→ Questions
1 > Answer these questions about the passage on the compensation ceremony:
(a) How many days after the boy's death did the family and the driver's employer reach an agreement?
(b) What does Diamond say the emphasis is on in traditional societies such as New Guinea?
(c) What is the movement in western justice systems called?
2 > Resume the passage on the compensation ceremony after its last sentence, and continue it in the same style.

→ Excerpted passage
= = = =

Within five days of the boy's death the family and the driver's employer had come to an agreement on how to make good through a compensation ceremony. The process included the employer and his staff participating in a formal mourning ceremony, giving the family food and a small amount of money to "say sorry".

"In traditional societies, such as New Guinea, the emphasis is not on punishment or deterrence, the emphasis is on emotional reconciliation," said Diamond.

He says something similar is now happening in some modern societies.

"There's a movement in western justice systems called restorative justice," he said.

According to Diamond, this system brings together victims and criminals and others in dispute to develop emotional reconciliation that the American court system doesn't address.

But Diamond said not all traditions practiced in traditional societies are admirable.

= = = =

(Items listed in a dataset)
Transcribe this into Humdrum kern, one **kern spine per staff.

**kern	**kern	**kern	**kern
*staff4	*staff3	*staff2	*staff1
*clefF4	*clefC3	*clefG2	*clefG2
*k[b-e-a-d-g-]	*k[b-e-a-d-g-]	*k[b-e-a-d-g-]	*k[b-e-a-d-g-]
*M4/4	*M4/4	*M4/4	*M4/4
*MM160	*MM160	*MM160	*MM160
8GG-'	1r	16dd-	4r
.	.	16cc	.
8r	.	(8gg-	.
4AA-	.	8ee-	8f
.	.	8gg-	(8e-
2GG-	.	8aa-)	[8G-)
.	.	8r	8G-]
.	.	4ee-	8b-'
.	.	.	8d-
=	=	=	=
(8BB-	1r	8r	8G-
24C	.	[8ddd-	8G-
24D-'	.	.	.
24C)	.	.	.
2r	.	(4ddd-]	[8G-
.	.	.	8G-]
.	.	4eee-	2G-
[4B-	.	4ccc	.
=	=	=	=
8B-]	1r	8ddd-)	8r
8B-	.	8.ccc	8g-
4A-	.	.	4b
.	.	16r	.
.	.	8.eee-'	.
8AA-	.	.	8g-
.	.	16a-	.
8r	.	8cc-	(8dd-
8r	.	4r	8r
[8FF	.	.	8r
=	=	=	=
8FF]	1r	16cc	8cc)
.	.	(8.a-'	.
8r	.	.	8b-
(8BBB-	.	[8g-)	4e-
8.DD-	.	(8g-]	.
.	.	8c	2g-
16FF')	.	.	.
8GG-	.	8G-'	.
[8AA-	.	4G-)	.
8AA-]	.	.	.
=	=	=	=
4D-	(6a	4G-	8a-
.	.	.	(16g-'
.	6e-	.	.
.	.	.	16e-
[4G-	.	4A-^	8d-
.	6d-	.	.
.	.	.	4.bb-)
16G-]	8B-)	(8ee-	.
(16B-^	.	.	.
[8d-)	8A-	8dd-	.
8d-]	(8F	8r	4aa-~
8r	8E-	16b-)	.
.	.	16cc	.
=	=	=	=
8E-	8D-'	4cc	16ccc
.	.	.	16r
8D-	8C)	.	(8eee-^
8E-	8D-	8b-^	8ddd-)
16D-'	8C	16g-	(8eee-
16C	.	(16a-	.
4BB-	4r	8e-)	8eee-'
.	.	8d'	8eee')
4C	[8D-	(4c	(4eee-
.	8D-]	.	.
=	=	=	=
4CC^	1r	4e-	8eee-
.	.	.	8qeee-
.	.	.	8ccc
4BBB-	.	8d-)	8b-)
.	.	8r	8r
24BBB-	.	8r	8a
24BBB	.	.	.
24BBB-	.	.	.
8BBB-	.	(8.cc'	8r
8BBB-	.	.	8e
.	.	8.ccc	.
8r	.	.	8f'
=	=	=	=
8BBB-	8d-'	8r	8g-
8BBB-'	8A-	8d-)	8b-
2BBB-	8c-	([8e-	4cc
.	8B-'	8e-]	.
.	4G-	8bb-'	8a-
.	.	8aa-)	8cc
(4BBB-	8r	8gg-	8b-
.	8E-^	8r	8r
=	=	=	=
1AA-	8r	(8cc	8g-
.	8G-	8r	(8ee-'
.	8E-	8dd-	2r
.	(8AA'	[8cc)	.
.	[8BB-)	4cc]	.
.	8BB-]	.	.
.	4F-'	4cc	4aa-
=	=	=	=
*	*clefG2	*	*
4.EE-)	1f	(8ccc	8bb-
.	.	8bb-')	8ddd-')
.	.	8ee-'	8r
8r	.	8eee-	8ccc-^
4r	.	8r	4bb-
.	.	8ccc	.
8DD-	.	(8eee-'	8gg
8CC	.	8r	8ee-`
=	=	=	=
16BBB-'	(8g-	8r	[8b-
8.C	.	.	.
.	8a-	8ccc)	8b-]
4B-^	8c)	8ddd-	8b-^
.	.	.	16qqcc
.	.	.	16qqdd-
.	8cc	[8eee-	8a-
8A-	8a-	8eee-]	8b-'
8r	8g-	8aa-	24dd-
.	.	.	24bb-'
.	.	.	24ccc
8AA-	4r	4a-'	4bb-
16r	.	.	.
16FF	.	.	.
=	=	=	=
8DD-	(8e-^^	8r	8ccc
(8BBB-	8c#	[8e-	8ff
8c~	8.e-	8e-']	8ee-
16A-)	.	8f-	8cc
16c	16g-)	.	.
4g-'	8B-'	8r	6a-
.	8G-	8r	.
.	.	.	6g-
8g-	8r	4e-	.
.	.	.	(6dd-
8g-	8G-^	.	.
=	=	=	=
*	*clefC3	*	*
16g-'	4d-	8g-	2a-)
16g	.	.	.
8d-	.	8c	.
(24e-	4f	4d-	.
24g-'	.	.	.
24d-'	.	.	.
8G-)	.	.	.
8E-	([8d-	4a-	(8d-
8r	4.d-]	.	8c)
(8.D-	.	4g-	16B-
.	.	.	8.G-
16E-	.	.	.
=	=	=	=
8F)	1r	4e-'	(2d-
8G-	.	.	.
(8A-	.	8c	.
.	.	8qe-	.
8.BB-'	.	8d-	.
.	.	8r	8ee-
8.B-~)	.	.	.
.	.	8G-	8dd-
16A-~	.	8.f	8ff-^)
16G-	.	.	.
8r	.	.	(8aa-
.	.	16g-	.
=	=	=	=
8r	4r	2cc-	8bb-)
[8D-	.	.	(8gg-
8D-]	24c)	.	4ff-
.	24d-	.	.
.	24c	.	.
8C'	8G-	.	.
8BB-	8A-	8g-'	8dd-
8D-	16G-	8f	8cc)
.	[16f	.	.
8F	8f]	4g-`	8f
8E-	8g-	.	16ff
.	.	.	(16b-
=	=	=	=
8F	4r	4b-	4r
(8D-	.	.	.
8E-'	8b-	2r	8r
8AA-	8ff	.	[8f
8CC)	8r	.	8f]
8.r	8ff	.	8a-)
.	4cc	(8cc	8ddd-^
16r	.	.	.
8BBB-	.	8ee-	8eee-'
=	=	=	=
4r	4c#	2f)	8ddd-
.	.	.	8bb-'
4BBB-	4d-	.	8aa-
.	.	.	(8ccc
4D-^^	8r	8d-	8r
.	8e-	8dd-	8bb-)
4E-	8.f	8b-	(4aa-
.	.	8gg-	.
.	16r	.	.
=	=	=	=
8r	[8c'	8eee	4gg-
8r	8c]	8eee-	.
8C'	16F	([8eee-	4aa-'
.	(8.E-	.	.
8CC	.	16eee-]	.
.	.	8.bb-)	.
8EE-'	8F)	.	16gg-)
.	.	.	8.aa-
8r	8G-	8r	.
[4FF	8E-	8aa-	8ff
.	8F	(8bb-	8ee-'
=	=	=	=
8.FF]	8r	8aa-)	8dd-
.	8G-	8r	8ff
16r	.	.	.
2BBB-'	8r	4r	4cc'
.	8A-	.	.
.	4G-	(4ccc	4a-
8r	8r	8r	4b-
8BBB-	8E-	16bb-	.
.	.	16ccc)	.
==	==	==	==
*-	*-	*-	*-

= = = =

→ Your written answers
1 >
(a) Five days.
(b) Emotional reconciliation, not punishment or deterrence.
(c) Restorative justice.

2 >
"What I would not emulate is that some traditional societies have to abandon or kill their old people," he said.

"Traditional societies represent thousands of experiments in how to operate human societies, they've tried out thousands of things that we don't try out for ourselves."

He said he's learned things about bringing up his children, how to recognize danger and about staying healthy, from his "New Guinea friends."

Yet he chooses to live in Los Angeles, because he says he enjoys his "WEIRD" life, including access to medical care, antibiotics and food security.

But adds, "I'll keep going back to New Guinea until I'm dead or crippled."